Identifying treated wood uses for buildings required under the Canadian Standards Association (CSA) in the National Building Code was among the salient issues raised at a webinar recently hosted by Wood WORKS!, a Canadian Wood Council program.
Speaker Craig Wilson, who was partly responsible for developing the “use category system” for treated wood — the basis of the CSA requirements today — said specifying treated wood for non-residential applications falls under three main categories: wood species and size; type of preservative used; and the wood’s specific use.
Wilson is vice-president of technical services at Timber Specialties Ltd., which provides preservatives and technical assistance to the Canadian wood preservation industry.
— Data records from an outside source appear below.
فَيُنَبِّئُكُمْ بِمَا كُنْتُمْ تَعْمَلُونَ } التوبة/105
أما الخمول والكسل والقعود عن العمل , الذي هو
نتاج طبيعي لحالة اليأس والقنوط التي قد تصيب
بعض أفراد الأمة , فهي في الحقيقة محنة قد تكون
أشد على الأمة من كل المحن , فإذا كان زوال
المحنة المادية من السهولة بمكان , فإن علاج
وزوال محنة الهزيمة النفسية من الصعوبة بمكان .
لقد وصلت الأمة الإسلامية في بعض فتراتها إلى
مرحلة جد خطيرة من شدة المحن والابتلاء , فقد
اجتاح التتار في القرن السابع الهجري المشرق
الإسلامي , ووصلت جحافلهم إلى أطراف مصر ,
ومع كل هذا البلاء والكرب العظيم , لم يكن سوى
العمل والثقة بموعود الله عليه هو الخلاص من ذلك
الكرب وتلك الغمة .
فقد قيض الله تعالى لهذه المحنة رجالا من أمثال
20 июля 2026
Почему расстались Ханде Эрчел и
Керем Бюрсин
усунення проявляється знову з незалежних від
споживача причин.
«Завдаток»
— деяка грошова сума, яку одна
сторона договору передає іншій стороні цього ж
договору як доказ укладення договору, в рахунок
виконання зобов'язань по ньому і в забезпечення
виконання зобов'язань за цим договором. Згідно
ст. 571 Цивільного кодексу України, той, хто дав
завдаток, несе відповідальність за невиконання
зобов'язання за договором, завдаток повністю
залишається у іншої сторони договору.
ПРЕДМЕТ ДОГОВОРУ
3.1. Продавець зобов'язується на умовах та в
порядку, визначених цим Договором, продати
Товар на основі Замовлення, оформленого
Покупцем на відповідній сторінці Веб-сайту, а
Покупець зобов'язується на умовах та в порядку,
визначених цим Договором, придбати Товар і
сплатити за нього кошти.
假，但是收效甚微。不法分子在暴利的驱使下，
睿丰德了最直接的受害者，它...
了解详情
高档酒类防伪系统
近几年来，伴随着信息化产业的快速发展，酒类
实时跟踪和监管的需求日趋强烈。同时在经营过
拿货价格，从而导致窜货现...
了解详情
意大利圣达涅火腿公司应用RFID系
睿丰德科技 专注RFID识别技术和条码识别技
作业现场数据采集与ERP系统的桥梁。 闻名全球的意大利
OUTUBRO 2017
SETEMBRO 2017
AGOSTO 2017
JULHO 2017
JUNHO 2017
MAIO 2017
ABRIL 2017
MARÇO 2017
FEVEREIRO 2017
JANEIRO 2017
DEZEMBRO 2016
He told the webinar audience that treatment specifications should be identified either through documentation or a stamp on the lumber provided by the plant to indicate that the treatment has met penetration and retention testing specs and the product’s specific use.
He advised the audience to use only treated wood materials from certified plants.
At consumer building centres almost every piece of wood has an end tag identifying the use and preservative applied, but it only meets the CSA-use category if it is indicated on the label, he pointed out, adding wood for non-residential applications is not typically stocked at retail lumber centres.
Among the considerations for specifying treated wood in non-residential applications is its grade, its moisture content and the species type, the latter being the top selection priority, he said.
Canadian wood species are generally “refractory” (difficult to treat) primarily because they often have a shallow sapwood band and a nearly impermeable heartwood.
“If you are looking at maximum durability, look for the most treatable species (typically red pine in Eastern Canada).”
He added true Fir wood (not Douglas fir) is next on the most treatable list followed by hemlock. Spruce should be avoided when maximum treatment is required and Douglas fir is difficult to treat with waterborne preservatives.
The only way of meeting wood treatment for structural or ground contact applications is through mechanical incising, a process of pressing sharp teeth into all sides of the wood to ensure full penetration.
“If it is not incised it does not meet the building code…the CSA standard.”
Ideally, any machining (cutting or drilling, for example) should be done prior to wood treatment but when that is not possible, Wilson said it is important to apply two coats of copper naphthenate to field cuts and bore holes.
While glulam has specific treatment requirements covered under the CSA for the product during and after assembly, there are no CSA specs for cross-laminated timber or other engineered wood products, he said.